Black artists and intellectuals continue to grapple with Enlightenment style elitism by adopting and inserting themselves within the tropes of the mainstream, thereby subverting and stretching definitions of existence. Glover’s Danny is a quintessential hipster character of this millennial era: a la Hannah in Girls or Vincent Chase in Entourage. Each episode of Atlanta, much like Girls and Entourage, is framed as a day in the life tale through the visage of the main character. The main character is centered and the characters develop and respond in relation to this central flawed character. Danny isn’t quite a hipster. He’s “one of them hipster niggas,” as his waitress notes when he orders a PBR. Girls was “myopically Eurocentric” except in the episode where Glover, a real life hipster nigga, was featured .
Gilroy seems to state that while Black intellectuals and artists revel in a collective history and take their oppressors to task, there is a coexisting “myopically Erocentric” modernity (p 45).
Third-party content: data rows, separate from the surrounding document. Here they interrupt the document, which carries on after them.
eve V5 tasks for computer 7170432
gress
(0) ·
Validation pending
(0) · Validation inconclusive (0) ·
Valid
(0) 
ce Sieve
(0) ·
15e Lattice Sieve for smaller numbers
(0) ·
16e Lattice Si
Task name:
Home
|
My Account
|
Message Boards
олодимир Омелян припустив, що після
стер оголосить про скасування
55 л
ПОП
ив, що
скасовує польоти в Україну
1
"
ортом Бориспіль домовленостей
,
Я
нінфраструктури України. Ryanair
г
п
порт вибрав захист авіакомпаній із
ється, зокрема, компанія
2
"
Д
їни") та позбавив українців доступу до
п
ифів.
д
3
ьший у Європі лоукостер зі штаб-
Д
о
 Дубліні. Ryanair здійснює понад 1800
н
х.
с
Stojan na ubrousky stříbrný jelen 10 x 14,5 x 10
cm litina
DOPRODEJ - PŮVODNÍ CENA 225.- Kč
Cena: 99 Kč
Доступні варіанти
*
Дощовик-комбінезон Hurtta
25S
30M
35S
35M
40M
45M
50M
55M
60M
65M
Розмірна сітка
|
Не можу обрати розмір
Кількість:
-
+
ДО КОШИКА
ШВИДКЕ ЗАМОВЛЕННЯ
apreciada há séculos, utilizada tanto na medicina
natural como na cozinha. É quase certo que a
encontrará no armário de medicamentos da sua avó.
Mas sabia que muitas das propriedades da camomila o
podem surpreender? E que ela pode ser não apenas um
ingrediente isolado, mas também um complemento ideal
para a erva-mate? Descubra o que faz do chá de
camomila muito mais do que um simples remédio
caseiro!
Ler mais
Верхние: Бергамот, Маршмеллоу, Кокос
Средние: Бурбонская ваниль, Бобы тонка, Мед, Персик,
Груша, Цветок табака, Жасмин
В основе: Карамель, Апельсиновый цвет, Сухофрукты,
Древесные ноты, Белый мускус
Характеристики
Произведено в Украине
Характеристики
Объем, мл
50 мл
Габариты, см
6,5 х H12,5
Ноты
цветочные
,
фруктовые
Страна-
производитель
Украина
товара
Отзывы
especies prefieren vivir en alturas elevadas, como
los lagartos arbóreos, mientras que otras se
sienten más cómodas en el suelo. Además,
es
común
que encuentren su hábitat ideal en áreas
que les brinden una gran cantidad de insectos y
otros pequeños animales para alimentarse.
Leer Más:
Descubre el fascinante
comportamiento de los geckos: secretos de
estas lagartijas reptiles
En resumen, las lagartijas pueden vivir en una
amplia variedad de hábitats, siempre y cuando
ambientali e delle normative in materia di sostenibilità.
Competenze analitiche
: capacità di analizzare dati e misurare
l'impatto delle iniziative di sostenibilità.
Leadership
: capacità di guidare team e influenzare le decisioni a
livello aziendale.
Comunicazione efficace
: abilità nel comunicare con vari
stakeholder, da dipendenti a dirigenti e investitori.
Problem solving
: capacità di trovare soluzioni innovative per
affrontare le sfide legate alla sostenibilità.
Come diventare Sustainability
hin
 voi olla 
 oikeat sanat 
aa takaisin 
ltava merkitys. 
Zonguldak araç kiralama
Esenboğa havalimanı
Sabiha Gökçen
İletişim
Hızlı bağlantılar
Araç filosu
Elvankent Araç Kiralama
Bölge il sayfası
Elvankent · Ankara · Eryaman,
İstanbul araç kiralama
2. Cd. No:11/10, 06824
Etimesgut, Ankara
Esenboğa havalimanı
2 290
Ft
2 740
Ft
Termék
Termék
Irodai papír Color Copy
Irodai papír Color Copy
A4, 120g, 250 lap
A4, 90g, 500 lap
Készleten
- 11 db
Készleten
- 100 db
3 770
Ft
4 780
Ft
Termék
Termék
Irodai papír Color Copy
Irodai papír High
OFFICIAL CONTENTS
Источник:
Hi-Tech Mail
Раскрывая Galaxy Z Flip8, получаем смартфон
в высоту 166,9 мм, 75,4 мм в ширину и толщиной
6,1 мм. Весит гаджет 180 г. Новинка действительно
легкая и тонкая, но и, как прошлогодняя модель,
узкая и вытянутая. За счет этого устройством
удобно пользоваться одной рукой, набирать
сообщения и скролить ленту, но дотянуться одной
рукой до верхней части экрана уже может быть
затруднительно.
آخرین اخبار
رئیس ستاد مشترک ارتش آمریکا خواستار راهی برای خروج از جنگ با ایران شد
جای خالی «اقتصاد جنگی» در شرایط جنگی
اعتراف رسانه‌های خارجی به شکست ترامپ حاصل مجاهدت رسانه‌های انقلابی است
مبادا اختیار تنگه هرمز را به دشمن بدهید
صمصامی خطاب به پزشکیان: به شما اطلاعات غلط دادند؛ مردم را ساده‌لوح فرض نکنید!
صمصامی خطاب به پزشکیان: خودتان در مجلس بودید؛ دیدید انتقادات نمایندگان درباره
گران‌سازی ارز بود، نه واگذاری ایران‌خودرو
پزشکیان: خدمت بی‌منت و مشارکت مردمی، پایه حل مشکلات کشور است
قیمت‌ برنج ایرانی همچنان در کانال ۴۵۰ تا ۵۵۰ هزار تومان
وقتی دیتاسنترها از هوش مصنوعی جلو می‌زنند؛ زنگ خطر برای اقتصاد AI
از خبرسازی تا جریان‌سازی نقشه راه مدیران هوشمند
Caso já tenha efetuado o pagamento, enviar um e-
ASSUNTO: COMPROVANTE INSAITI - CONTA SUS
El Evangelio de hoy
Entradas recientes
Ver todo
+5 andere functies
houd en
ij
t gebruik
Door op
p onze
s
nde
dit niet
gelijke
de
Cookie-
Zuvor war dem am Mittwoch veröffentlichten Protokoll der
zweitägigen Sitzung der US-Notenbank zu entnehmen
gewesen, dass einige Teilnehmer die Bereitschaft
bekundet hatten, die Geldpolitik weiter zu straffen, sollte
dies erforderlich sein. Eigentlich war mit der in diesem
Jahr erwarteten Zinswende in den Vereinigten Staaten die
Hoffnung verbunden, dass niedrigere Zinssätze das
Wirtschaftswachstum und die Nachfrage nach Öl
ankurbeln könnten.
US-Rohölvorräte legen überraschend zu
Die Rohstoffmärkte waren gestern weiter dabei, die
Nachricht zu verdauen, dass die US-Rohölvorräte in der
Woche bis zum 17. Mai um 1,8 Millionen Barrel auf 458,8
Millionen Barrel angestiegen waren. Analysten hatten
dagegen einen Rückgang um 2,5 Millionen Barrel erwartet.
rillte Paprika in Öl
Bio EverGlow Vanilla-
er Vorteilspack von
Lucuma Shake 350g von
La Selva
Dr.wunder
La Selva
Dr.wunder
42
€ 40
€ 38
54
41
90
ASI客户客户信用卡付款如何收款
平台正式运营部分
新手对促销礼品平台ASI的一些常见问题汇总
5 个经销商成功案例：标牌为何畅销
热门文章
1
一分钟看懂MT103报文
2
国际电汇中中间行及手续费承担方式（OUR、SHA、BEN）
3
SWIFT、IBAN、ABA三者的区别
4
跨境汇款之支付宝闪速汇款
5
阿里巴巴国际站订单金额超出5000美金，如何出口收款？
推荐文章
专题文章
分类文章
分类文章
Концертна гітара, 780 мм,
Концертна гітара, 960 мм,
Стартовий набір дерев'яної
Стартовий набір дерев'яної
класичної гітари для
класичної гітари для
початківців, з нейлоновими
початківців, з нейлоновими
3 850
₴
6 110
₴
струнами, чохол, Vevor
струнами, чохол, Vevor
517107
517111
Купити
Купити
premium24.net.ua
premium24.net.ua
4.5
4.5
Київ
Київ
This Eurocentric modernity, with foundations in subordination of non-white culture and history, is constantly under threat of being dismantled if the academy acknowledges the salience of non-White stories.
It took me a moment to understand the distinction between post-Enlightenmen, modernism, and postmodernism. But the distinction became clear. “Oh, like Basquiat!” I exclaimed with sudden recognition. I then considered hip-hop as a deeply referential literary artform, like Jay quoting Hamlet in his autobiographical song, “Marcy Me”.
Black intellectuals relate to contemporary ideologies like tailors scrutinizing fabrics. They assess and criticize and manipulate, and hew rough fibers into finely fitted fair. Gilroy describes how “western ideologies flowed into social movements of an anti-colonial and decidedly anti-capitalist type” (44). Glover is deeply aware of western ideologies and interweaves them into his work.